I’ve noticed that there’s two ways of giving directions to a location (say, when a driver pulls over to ask you how to get to a restaurant). Declarative directions specify where a location is relative to the current location; for example, “Two blocks ahead and across the street.” Procedural directions specify the steps that have to be taken to reach a location; for example, “Go straight three blocks, take a u-turn, go one block, and it’s the first building on your right.”
Declarative directions are in the same space that “as the crow flies” measures; procedural directions correspond to actual paces or odometer miles. They differ because someone moving through space can’t move through buildings and other barriers for physical reasons, and may be prevented from turning left at an intersection or going the wrong way down a one-way street by legal or social conventions.
Often people giving directions give only procedural directions, but declarative directions are useful both as a check on the procedural directions, and as a more robust representation that can be used to navigate and to construct new directions if the procedural directions fail.
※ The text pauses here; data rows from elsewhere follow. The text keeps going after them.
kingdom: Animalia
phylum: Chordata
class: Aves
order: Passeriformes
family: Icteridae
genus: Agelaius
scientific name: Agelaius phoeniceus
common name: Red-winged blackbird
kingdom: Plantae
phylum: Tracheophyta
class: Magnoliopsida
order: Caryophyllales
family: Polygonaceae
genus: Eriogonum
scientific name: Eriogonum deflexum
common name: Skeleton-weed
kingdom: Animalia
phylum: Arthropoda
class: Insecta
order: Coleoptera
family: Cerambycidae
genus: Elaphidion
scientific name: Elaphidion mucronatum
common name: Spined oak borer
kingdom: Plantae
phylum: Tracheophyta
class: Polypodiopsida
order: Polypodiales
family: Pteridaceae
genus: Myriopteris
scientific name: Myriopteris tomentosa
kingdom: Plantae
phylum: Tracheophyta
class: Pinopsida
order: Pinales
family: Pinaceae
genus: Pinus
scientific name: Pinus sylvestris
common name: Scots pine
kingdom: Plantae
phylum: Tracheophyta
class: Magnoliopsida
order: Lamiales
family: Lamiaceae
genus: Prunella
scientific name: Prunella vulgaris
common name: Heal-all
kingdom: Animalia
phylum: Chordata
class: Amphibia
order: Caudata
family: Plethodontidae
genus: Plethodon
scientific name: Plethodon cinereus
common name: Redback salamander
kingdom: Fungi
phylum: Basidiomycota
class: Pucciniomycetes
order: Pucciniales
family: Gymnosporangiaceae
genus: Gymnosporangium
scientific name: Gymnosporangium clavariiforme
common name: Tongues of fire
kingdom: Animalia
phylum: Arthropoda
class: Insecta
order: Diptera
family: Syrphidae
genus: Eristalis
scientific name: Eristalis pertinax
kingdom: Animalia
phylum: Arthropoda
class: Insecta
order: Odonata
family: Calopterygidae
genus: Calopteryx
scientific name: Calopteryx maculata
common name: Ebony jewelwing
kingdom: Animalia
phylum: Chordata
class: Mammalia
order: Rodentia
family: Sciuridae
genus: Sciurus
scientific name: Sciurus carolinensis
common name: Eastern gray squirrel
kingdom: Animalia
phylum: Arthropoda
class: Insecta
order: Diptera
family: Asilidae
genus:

For instance, when I was living in Cambridge, people on Main St. on the way towards the Longfellow bridge (on the south side of the road) would often ask me how to get to One Main St. (on the north side). There’s a median and some tricky turns on the way; the easiest procedural directions are therefore “Go over the bridge, take a hard left, come back over the bridge, and it’s the first building on your right.” (This also avoids the problem of finding “the last building on your left”, which can be hard to identify if the buildings are long.) But the directions work a lot better if you point to the building first, even though the direction you’re pointing isn’t the direction you have to drive to get there.
I was reminded of this distinction this morning when my son asked how to find Internet Explorer on the Mac. (I had removed its icon from the dock and replaced it by Safari.) My wife tried to tell him where Safari was terms of folders and disks, but it turned out he wasn’t sure what a folder was. I told him how to open Safari in terms of icons, labels, and spatial location, and this was easy. There are analogies here both with declarative and procedural directions in physical space, and with the Model and View in the Model-View-Controller architecture of programming.